Katrien De Muynck - Bel REDH
Les 16 et 17 novembre 2023, un tribunal symbolique contre le blocus américain de Cuba s'est tenu dans les installations du Parlement européen. Le blocus économique, commercial et financier, officiellement établi depuis 1960, s'appuie sur plus de 30 lois et dispositions américaines. Il s'agit du blocus le plus long et le plus complet imposé à un pays dans l'histoire du monde. Quatre-vingt pour cent de la population cubaine est née pendant le blocus. Deux cent soixante-trois participants de vingt-et-un pays ont participé au tribunal. Celui-ci s'est conclu par une condamnation ferme du blocus à travers un verdict juridique solidement argumenté.
Un panel international de cinq juges, dirigé par Norman Paech, professeur émérite de droit à l'université de Hambourg, a présidé le tribunal. Le procureur général Jan Fermon a soutenu, entre autres, que le blocus violait les principes d'autodétermination, d'égalité souveraine entre les nations et d'interdiction de l'usage de la force ou de la coercition par un pays contre un autre, qui sont inscrits dans de nombreux traités internationaux. La formulation des accusations a été suivie par une série de témoins et d'experts sur divers aspects.

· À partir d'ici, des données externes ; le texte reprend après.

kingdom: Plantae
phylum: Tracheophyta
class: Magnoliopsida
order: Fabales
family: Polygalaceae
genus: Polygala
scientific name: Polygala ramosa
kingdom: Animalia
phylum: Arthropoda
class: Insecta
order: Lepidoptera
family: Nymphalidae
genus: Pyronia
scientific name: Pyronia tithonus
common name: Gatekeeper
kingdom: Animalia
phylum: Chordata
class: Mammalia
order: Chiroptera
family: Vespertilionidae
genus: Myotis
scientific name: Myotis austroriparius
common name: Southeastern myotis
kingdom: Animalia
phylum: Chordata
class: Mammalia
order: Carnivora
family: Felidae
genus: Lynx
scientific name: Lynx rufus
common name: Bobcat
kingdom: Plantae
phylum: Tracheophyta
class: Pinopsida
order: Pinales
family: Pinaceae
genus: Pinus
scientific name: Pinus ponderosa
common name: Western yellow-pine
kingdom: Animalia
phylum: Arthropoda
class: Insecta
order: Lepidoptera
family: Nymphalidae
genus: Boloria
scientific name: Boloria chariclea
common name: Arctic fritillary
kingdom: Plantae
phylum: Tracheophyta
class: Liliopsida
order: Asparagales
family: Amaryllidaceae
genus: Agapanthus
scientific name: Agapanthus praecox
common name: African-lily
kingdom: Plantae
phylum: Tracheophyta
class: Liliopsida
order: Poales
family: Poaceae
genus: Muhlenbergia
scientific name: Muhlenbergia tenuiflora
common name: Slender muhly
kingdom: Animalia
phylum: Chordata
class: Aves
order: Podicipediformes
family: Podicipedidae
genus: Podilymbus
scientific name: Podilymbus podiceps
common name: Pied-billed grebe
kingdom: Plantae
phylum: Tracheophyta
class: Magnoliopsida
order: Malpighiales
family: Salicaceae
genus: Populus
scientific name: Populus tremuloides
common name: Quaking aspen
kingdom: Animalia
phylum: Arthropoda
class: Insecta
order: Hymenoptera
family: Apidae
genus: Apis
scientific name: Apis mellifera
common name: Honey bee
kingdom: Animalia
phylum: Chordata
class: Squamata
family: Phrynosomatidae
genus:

Dommages à la santé publique
Un premier groupe s'est penché sur les dommages causés à la santé publique par le blocus. Les deux témoignages de mères d'un enfant atteint d'un cancer et d'un cancérologue de l'hôpital pédiatrique William Soler de La Havane ont été déchirants.
Le Dr Belinda Sánchez, directrice de l'immunologie et de l'immunothérapie au Centro de Immonulogie Moléculaire (CIM), a témoigné du fait que le blocus entrave la production de médicaments et de vaccins contre le cancer. En 2022, le coût supplémentaire pour aller chercher des matières premières plus loin s'élevait à un million de dollars. Cela limite évidemment la capacité d'approvisionnement. De plus, les pièces de rechange pour les machines sont souvent très difficiles à obtenir. Les problèmes de paiements internationaux ne permettent pas de fixer ou de maintenir les brevets et de payer les publications dans les revues internationales. Ces publications sur les effets des médicaments et des vaccins sont une condition de la reconnaissance internationale. En raison des restrictions en matière de visas, les spécialistes cubains ne peuvent pas participer à des conférences internationales et les patients américains atteints de cancer ou de diabète ne peuvent pas se faire soigner à Cuba. Inversement, les scientifiques étrangers ne peuvent pas non plus se rendre à Cuba pour des études ou des échanges, car l'entrée aux États-Unis leur est alors rendue difficile ou refusée.
Le Dr Belinda Sánchez a souligné que la pandémie de Covid a fait des victimes inutiles à Cuba parce que les problèmes causés par le blocus ont fait que les vaccins ont pu être produits beaucoup plus tard et pas toujours en quantités suffisantes.
Franco Cavalli, président de l'ONG Medicuba Europe, a parlé des conséquences extraterritoriales illégales du blocus sur la santé.. Par exemple, Medicuba souhaitait financer trois laboratoires supplémentaires pour le diagnostic des maladies transmissibles, à Santiago, Santa Clara et Pinar del Rio, afin de rendre ces tests plus rapidement accessibles à la population. Ce faisant, Medicuba a rencontré des problèmes de paiement avec les entreprises fournisseurs en raison des restrictions imposées par le blocus. Lui aussi était formel : des milliers de décès auraient pu être évités en produisant plus rapidement suffisamment de vaccins et en disposant à temps des seringues et des aiguilles nécessaires.
Les pays tiers touchés
Cette intervention a été suivie d'un nombre de témoignages de personnalités politiques qui ont expliqué l'extraterritorialité des lois de blocus. L'eurodéputé Manu Pineda (Gauche - PCE) et l'ancien président du Parlement européen Miguel Ángel Martínez (2007-2014) ont déploré que l'UE soit en fait un appendice des États-Unis. Si l'Union ne reconnaît pas l'extraterritorialité, elle ne parvient pas non plus à la nier et à mener une politique souveraine. L'ancien député français Michel Lambert a également avancé des arguments en ce sens.
L'ancien président de l'Assemblée générale des Nations unies, Mogens Lykketoft (2015-2016), a souligné que la grande majorité de l'ONU a massivement désapprouvé le blocus pendant 31 années consécutives. En 2016, tout semblait indiquer que sous Obama, le blocus serait allégé, mais sous Trump, ces espoirs ont été anéantis. Biden n'a pas non plus pris d'initiative pour faire quoi que ce soit à ce sujet.